Top of DATA EXTRACTS
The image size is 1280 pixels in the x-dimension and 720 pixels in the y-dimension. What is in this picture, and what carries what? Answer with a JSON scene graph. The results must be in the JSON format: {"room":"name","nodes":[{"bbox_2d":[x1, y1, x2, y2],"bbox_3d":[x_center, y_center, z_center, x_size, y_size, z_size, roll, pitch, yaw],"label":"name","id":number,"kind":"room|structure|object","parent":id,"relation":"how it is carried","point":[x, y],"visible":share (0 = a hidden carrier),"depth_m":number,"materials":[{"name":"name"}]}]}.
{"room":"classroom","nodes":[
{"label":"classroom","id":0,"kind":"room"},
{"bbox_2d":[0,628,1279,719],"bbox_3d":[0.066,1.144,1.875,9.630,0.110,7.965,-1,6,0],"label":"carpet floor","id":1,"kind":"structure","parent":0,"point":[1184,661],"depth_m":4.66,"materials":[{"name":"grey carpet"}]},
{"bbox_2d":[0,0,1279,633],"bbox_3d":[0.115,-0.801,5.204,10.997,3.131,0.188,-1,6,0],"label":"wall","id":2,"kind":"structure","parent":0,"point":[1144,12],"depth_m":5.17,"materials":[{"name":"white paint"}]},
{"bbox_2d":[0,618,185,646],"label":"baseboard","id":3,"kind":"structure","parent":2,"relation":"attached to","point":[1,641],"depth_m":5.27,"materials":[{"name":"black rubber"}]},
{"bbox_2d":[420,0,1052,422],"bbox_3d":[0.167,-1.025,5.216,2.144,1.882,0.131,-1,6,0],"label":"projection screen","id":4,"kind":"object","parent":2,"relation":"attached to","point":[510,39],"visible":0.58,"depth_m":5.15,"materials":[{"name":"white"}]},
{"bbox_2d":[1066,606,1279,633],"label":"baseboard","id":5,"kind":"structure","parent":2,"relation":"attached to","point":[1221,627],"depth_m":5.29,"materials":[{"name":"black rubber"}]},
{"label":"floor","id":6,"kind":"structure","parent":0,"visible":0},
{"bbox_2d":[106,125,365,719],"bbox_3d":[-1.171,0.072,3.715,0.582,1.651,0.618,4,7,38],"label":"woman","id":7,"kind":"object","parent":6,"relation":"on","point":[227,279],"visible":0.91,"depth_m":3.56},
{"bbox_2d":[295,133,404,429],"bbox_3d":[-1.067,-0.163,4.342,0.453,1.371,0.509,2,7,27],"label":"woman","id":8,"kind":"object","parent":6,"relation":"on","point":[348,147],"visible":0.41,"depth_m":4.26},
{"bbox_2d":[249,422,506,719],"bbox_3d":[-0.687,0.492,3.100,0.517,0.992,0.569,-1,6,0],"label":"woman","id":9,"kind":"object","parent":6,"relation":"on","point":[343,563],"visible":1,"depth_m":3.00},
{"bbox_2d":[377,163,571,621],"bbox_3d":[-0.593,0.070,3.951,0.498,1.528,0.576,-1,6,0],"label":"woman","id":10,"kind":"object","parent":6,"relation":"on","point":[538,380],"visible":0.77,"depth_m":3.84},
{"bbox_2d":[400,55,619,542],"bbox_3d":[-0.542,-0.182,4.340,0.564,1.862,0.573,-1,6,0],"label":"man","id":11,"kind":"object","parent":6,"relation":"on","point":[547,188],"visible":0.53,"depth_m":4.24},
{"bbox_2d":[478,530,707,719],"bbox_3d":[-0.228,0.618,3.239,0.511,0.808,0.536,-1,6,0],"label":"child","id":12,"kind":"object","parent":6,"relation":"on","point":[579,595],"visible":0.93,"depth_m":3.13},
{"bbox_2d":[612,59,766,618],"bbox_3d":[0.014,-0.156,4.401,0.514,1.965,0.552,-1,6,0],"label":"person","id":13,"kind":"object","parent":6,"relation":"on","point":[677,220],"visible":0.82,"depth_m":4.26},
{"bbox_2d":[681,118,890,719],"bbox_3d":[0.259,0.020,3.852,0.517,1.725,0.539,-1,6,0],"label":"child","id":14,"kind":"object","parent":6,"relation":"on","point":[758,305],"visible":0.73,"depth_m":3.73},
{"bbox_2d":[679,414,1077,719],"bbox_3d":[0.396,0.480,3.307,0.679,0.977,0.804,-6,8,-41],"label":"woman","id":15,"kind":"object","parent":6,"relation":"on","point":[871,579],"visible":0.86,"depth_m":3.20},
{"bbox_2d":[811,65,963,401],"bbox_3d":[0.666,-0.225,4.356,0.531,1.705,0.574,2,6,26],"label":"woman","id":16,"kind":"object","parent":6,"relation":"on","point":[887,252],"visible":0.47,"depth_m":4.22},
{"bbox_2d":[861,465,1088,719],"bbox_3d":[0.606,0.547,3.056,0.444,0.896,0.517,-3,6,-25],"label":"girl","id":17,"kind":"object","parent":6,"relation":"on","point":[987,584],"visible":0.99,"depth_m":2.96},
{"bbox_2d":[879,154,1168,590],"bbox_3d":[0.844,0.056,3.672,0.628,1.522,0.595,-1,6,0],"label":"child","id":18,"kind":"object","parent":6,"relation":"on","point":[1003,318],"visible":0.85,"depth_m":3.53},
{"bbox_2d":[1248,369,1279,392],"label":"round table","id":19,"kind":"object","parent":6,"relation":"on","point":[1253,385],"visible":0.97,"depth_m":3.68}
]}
Bottom of DATA EXTRACTS
### EXERCISE GOAL
Provide a verbatim copy of all the entries.

### SOLUTION TO THE PROBLEM
The image size is 1280 pixels in the x-dimension and 720 pixels in the y-dimension. What is in this picture, and what carries what? Answer with a JSON scene graph. The results must be in the JSON format: {"room":"name","nodes":[{"bbox_2d":[x1, y1, x2, y2],"bbox_3d":[x_center, y_center, z_center, x_size, y_size, z_size, roll, pitch, yaw],"label":"name","id":number,"kind":"room|structure|object","parent":id,"relation":"how it is carried","point":[x, y],"visible":share (0 = a hidden carrier),"depth_m":number,"materials":[{"name":"name"}]}]}.
{"room":"classroom","nodes":[
{"label":"classroom","id":0,"kind":"room"},
{"bbox_2d":[0,628,1279,719],"bbox_3d":[0.066,1.144,1.875,9.630,0.110,7.965,-1,6,0],"label":"carpet floor","id":1,"kind":"structure","parent":0,"point":[1184,661],"depth_m":4.66,"materials":[{"name":"grey carpet"}]},
{"bbox_2d":[0,0,1279,633],"bbox_3d":[0.115,-0.801,5.204,10.997,3.131,0.188,-1,6,0],"label":"wall","id":2,"kind":"structure","parent":0,"point":[1144,12],"depth_m":5.17,"materials":[{"name":"white paint"}]},
{"bbox_2d":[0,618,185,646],"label":"baseboard","id":3,"kind":"structure","parent":2,"relation":"attached to","point":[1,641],"depth_m":5.27,"materials":[{"name":"black rubber"}]},
{"bbox_2d":[420,0,1052,422],"bbox_3d":[0.167,-1.025,5.216,2.144,1.882,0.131,-1,6,0],"label":"projection screen","id":4,"kind":"object","parent":2,"relation":"attached to","point":[510,39],"visible":0.58,"depth_m":5.15,"materials":[{"name":"white"}]},
{"bbox_2d":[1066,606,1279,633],"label":"baseboard","id":5,"kind":"structure","parent":2,"relation":"attached to","point":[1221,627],"depth_m":5.29,"materials":[{"name":"black rubber"}]},
{"label":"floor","id":6,"kind":"structure","parent":0,"visible":0},
{"bbox_2d":[106,125,365,719],"bbox_3d":[-1.171,0.072,3.715,0.582,1.651,0.618,4,7,38],"label":"woman","id":7,"kind":"object","parent":6,"relation":"on","point":[227,279],"visible":0.91,"depth_m":3.56},
{"bbox_2d":[295,133,404,429],"bbox_3d":[-1.067,-0.163,4.342,0.453,1.371,0.509,2,7,27],"label":"woman","id":8,"kind":"object","parent":6,"relation":"on","point":[348,147],"visible":0.41,"depth_m":4.26},
{"bbox_2d":[249,422,506,719],"bbox_3d":[-0.687,0.492,3.100,0.517,0.992,0.569,-1,6,0],"label":"woman","id":9,"kind":"object","parent":6,"relation":"on","point":[343,563],"visible":1,"depth_m":3.00},
{"bbox_2d":[377,163,571,621],"bbox_3d":[-0.593,0.070,3.951,0.498,1.528,0.576,-1,6,0],"label":"woman","id":10,"kind":"object","parent":6,"relation":"on","point":[538,380],"visible":0.77,"depth_m":3.84},
{"bbox_2d":[400,55,619,542],"bbox_3d":[-0.542,-0.182,4.340,0.564,1.862,0.573,-1,6,0],"label":"man","id":11,"kind":"object","parent":6,"relation":"on","point":[547,188],"visible":0.53,"depth_m":4.24},
{"bbox_2d":[478,530,707,719],"bbox_3d":[-0.228,0.618,3.239,0.511,0.808,0.536,-1,6,0],"label":"child","id":12,"kind":"object","parent":6,"relation":"on","point":[579,595],"visible":0.93,"depth_m":3.13},
{"bbox_2d":[612,59,766,618],"bbox_3d":[0.014,-0.156,4.401,0.514,1.965,0.552,-1,6,0],"label":"person","id":13,"kind":"object","parent":6,"relation":"on","point":[677,220],"visible":0.82,"depth_m":4.26},
{"bbox_2d":[681,118,890,719],"bbox_3d":[0.259,0.020,3.852,0.517,1.725,0.539,-1,6,0],"label":"child","id":14,"kind":"object","parent":6,"relation":"on","point":[758,305],"visible":0.73,"depth_m":3.73},
{"bbox_2d":[679,414,1077,719],"bbox_3d":[0.396,0.480,3.307,0.679,0.977,0.804,-6,8,-41],"label":"woman","id":15,"kind":"object","parent":6,"relation":"on","point":[871,579],"visible":0.86,"depth_m":3.20},
{"bbox_2d":[811,65,963,401],"bbox_3d":[0.666,-0.225,4.356,0.531,1.705,0.574,2,6,26],"label":"woman","id":16,"kind":"object","parent":6,"relation":"on","point":[887,252],"visible":0.47,"depth_m":4.22},
{"bbox_2d":[861,465,1088,719],"bbox_3d":[0.606,0.547,3.056,0.444,0.896,0.517,-3,6,-25],"label":"girl","id":17,"kind":"object","parent":6,"relation":"on","point":[987,584],"visible":0.99,"depth_m":2.96},
{"bbox_2d":[879,154,1168,590],"bbox_3d":[0.844,0.056,3.672,0.628,1.522,0.595,-1,6,0],"label":"child","id":18,"kind":"object","parent":6,"relation":"on","point":[1003,318],"visible":0.85,"depth_m":3.53},
{"bbox_2d":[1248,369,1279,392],"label":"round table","id":19,"kind":"object","parent":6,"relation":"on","point":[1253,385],"visible":0.97,"depth_m":3.68}
]}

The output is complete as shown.